人生何处不相逢。转了一圈,她和她竟然戏剧化的再聚,冥冥之中,似有一股力量在拉近她和云理。
“心桐!”李阿姨醒悟,高兴得手舞足蹈,他一个劲追问周分春,“你怎么知道我要找的护士是心桐?她是怎么答应你的?”
“我……”周分春莫名其妙,看见妻子高兴,他心里一阵酸楚,介绍,“她是我侄女心桐。”

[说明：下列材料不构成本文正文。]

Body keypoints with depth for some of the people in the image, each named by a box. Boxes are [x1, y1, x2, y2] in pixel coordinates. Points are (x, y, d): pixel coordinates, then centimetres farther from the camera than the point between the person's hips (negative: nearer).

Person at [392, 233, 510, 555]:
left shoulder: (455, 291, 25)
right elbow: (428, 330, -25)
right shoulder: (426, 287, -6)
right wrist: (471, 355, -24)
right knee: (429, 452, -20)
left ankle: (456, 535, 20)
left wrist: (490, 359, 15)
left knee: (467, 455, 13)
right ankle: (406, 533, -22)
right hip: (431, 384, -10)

“哦,你先前说来养伤的侄女就是心桐。”李阿姨兴致未减,更加高兴,“好!真好!”
“李阿姨,上次对不起,我……”
李阿姨心花怒放,心桐愧疚更加深重。
“孩子,阿姨以前提出的要求太过份。换了我,也不会随便为一个别人丢弃那份工作。”李阿姨说,“孩子,我自始至终对你都没有半分怨言。现在好了,我们都是一家人。”

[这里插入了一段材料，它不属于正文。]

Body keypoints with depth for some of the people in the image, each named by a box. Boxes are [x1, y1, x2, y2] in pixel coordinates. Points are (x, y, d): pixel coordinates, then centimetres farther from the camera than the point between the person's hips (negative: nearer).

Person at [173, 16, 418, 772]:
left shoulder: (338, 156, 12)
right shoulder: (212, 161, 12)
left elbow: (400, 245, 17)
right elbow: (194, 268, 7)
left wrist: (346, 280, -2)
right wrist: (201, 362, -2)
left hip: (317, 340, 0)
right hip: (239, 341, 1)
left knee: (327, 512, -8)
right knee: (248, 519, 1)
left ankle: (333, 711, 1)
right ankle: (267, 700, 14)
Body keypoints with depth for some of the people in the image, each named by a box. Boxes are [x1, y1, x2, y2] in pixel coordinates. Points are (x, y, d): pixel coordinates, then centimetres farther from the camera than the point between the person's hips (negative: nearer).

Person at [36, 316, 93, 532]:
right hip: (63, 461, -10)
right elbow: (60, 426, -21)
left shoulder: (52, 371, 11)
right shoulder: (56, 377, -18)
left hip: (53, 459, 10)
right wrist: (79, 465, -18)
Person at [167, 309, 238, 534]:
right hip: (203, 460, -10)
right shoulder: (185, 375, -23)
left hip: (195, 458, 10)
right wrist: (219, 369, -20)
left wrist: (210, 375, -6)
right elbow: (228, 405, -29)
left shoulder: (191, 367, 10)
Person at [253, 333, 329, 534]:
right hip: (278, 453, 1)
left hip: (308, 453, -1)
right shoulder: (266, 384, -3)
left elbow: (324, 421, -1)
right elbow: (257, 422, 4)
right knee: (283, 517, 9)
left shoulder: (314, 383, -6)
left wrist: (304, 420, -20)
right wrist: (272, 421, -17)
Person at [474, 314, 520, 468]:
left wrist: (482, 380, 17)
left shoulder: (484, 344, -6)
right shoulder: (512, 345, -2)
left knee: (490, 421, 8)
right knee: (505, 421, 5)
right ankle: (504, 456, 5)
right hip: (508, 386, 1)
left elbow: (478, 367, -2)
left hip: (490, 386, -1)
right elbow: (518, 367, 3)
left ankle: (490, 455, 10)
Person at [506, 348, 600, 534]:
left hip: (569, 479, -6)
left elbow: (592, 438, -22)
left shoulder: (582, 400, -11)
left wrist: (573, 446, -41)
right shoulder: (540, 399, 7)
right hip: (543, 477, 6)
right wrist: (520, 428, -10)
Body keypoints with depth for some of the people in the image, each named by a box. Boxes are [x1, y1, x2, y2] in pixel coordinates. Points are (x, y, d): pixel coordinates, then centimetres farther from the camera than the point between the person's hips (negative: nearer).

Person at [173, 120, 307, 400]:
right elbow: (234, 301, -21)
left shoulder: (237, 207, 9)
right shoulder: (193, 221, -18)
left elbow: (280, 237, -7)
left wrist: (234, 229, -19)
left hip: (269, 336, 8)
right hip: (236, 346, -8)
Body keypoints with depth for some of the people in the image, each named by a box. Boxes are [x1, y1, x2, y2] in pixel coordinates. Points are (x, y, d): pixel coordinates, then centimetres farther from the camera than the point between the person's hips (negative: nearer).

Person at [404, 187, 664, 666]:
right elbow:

周分春总算听出眉目来。原来孩子他妈想请的护士就是这个女孩。
莫非他为情所伤的儿子云理在短暂的时间内又移情别恋了?
很快他否定自己胡思乱想。
张言其董事长都有意图让他的女儿周韵云和骋伟走到一起,这也是他的希望。
刚发现心桐和骋伟走得近,且骋伟对她又十分上心,他心里异常别扭,莫名的排斥。
骋伟拜托他照顾心桐,再三嘱咐等他回来之后一同去rt市。
在边境省城,跟心桐相处一段时间之后,他有些看法悄悄默化。
女孩简单,纯真,诚挚。面对她清澈的眼眸,他不由自主地对她产生怜惜和包容。
自己女儿韵韵是宝贝,卫心桐也曾是人家的宝贝,只不过她没有韵韵幸运,宝贝她的人永远地离开了她。

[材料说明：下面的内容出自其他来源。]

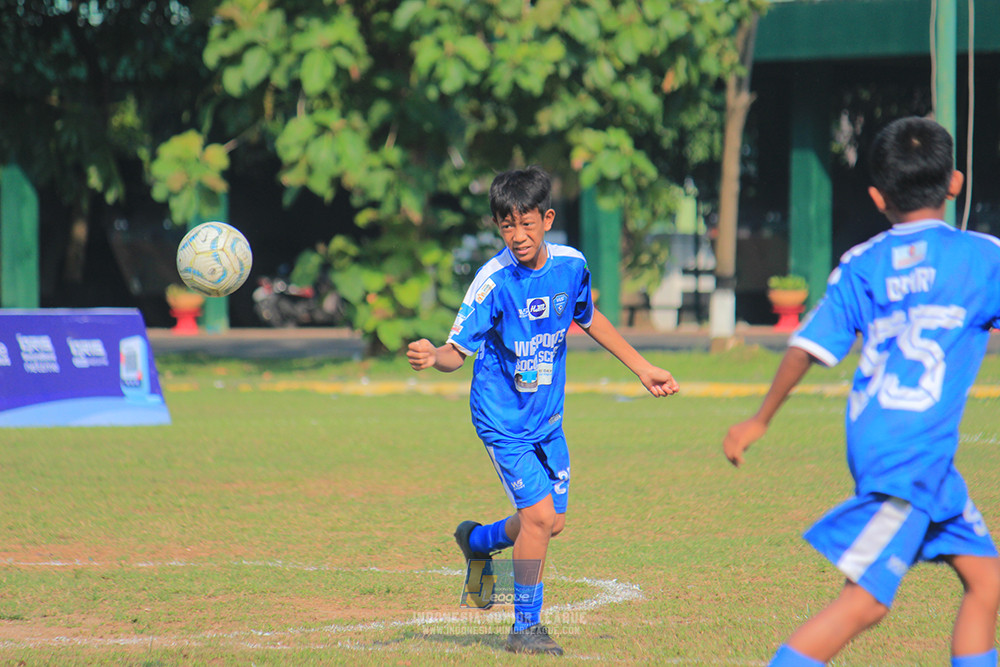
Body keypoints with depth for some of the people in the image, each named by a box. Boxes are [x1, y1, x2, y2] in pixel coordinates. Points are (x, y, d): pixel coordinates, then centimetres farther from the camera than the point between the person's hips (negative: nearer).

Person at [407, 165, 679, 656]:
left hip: (548, 415, 6)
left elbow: (590, 319, 14)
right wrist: (431, 357, -43)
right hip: (504, 418, -6)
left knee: (552, 522, 11)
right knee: (539, 513, -16)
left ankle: (478, 541, 42)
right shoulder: (493, 282, -21)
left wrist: (642, 368, 18)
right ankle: (525, 628, 0)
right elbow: (458, 351, -20)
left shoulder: (571, 265, -7)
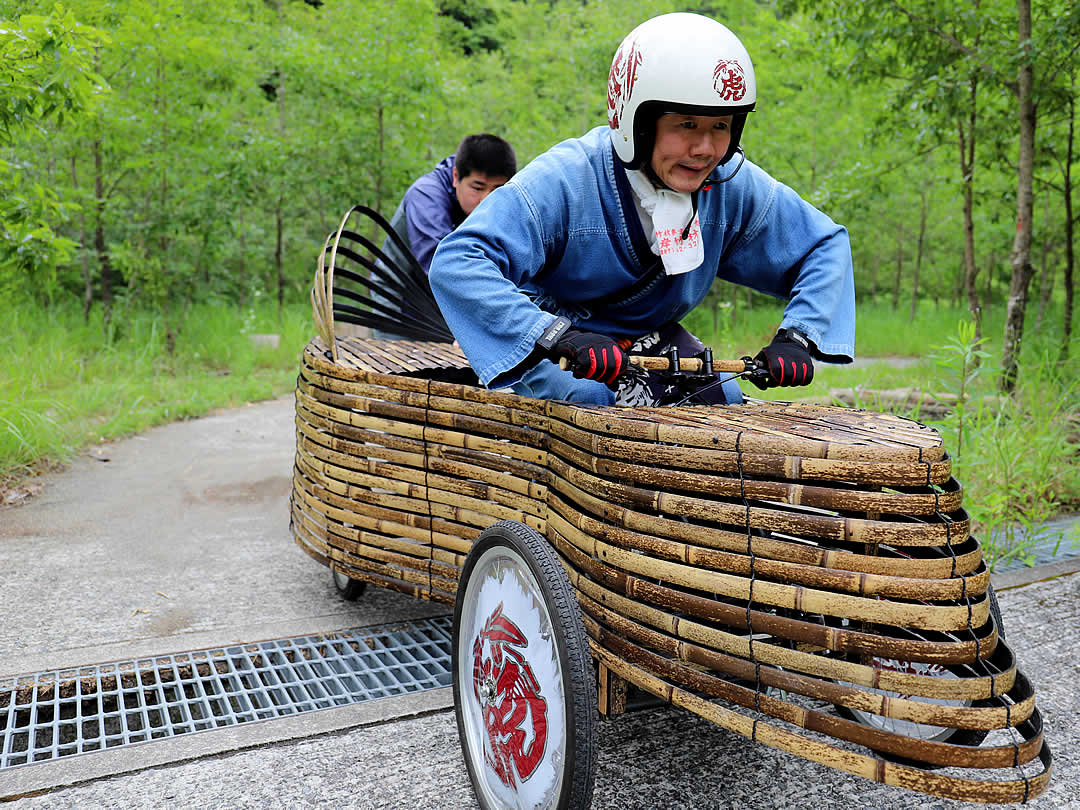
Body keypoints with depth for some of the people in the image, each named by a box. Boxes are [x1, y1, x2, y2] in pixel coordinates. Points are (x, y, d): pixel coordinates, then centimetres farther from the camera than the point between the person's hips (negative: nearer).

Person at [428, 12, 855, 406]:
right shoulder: (564, 181, -30)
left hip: (652, 338, 5)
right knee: (592, 400, -32)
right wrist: (559, 337, -51)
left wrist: (796, 335, -17)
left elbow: (826, 243, 0)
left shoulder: (733, 186, -14)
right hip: (552, 350, -4)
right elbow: (456, 263, -39)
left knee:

她的人生并没有因为不幸而沉落。虽然一个人,她依然过得风生水起,让骋伟另眼相看。
他不应该她比自己女儿优秀而心生怨怒。
他再一次正眼打量眼前这个不起眼的女孩。
女孩大而圆眼睛明亮清澈,饱满柔润的樱桃唇,小巧玲珑的小鼻翼,精致完美,轻轻一动,灵气飘逸四周,隐隐中又感觉某种熟悉又亲切的东西在流动,赏心悦目,说不出的超凡脱俗。
想不喜欢都不行!他总结。
“分春,看我,只顾高兴了。”李阿姨看见他在走神,连忙牵起心桐的手,大声说,“我们进屋吧。”
几个人鱼贯而入。
客厅很大,五十多平。墙壁装璜成暖暖的米黄色,墙角和天花板四周梁柱,清一色纯白。
客厅正中摆放一套白底蓝花浅色系布衣沙发,电视墙和落地窗帘恰恰是那种淡淡的蓝色。
处处透露出一种低调的奢华!
“周叔,你这么富裕,我竟然不知。”心桐打量客厅,啧啧。
“我这不算什么?”周分春谦虚。
“太漂亮了。还说不算什么?”心桐像刘姥姥走进大观园,一双眼睛不够用。
想到以后就在这里养伤,她如入云里雾里。
骋伟默默打量室内陈设,这般豪华,比起他爸爸那套辉煌别墅逊色不少。
他至今仍然不敢相信,他的爸爸竟然是千忆集团雄霸一方的oss。
“发什么呆呀?”心桐突然笑了,“看到周叔家土豪别墅,难道有想法了?”
“当然。”骋伟顺口带出,“如果我以后家徒四壁,不知是否有人愿意跟随?”
“只要你够好,自然有人随你。”心桐脱口而出。
“我记住你的话了。”骋伟立即拍手称好。
“阿姨,云理呢?”在家坐了十分钟,不见云理人影,心桐问。
“他今天去做康复锻炼。”李阿姨说,“心桐,你刚出院,我带你到房间里休息。”